This repository contains the code for audio-visual alignment analysis in cross-modal attention-based visually grounded speech models.
If you use this code, please cite the following paper:
Paper: "Evaluation of Audio-Visual Alignments in Visually Grounded Speech Models" by Khazar Khorrami and Okko Räsänen, presented at Interspeech 2021.
Link to the paper: https://www.isca-archive.org/interspeech_2021/khorrami21_interspeech.pdf
All code is developed and tested in keras 2.3.1 using Tensorflow 1.15.0. Example Anaconda environment can be prepared as below:
conda create --name VGSalignment python=3.7
source activate VGSalignment
conda install -c anaconda tensorflow-gpu=1.15.0
conda install -c anaconda spyder
conda install -c conda-forge librosa
pip install opencv-python
conda install -c anaconda nltk
conda install -c anaconda gensim
To train the model, you need to first download MSCOCO and SPEECH-COCO datasets and store them in "../data" folder.
To run "testdata_setup", you need to download "GoogleNews-vectors-negative300.bin" model and store it in "../data" folder.
This folder contains all necessary functions for reading data, extracting audio and visual features and saving them to "../feature" folder after shuffling and chunking features. The output features (provided in chunks) are then served to model training and validation by indicating their names ("set_of_train_files" and "set_of_validation_files" ) in model configuration script.
"extract_audio_features.py" extracts log mel-band energis for spoken captions.
"extract_visual_features.py" extracts vgg16 features for images.
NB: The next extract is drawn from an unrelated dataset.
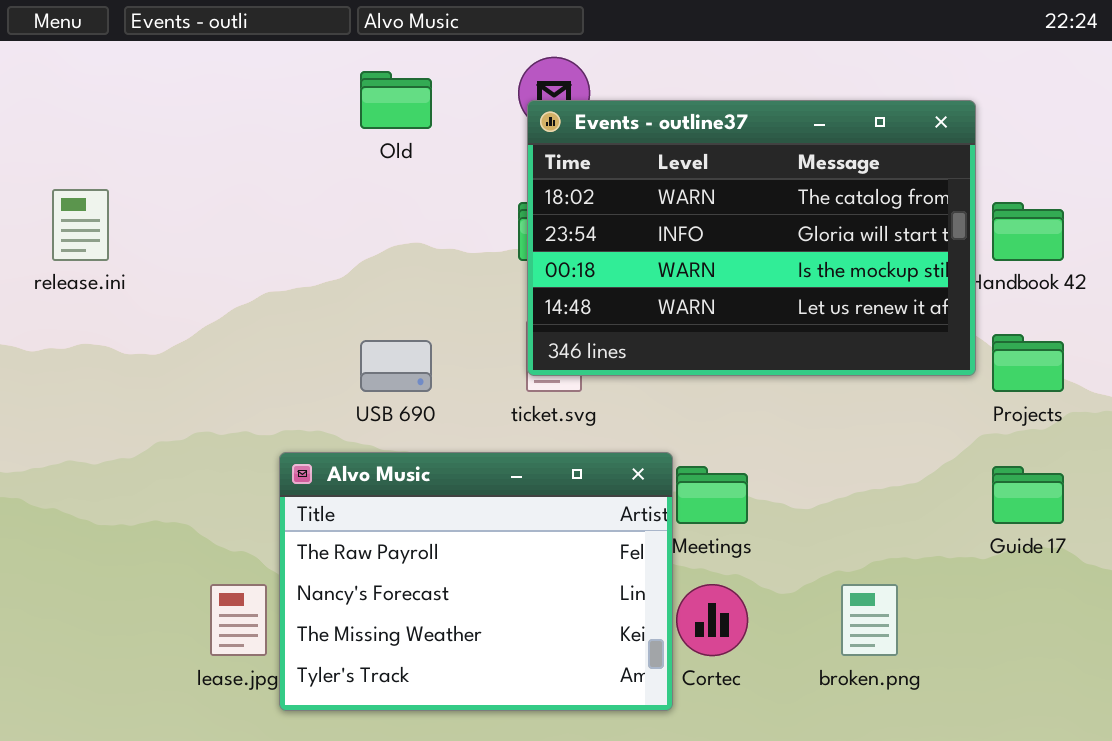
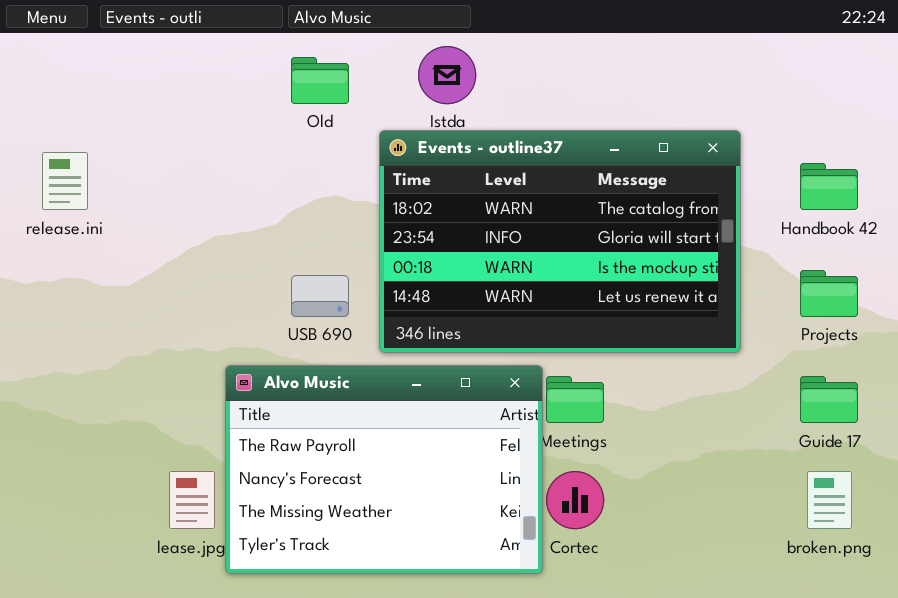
Events - outline37: [527,100,976,376] -> [379,130,741,353], moved
broken.png: [841,584,898,656] -> [807,471,852,529], moved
This folder contains all the python files needed for training, validation, and testing the various model versions. The training and validation losses as well as validation recalls at each epoch are saved as 'valtrainloss.mat'. At the same time, model weights are saved as model_weights.h5 file and updated in each epoch. To resume the training processe for a specific model, you need to set "use_pretrained" as "True" in configuration file, to enable the code to use previousely saved results and weights at starting point.
As for test data, validation set of MSCOCO and SPEECH-COCO are used. The data is processed in 6 successive steps. Output of each step is used in next step/steps. So, you may want to run the codes in same order from 0 to 6. At last step, testdata nouns are obtained as a set of object labels and saved along with their timestamps.
This path includes functions needed to measure alignment and glancing scores as described in the paper.
Before running the code for score measurements, hidden layer weights (i.e., AudioVisual-tensor, e.g. example_tensor.mat) must be obtained and saved under the folder "../model/AVtensors" as an array of dimensions (N_samples ,time_frames, pixel_h*pixel_w).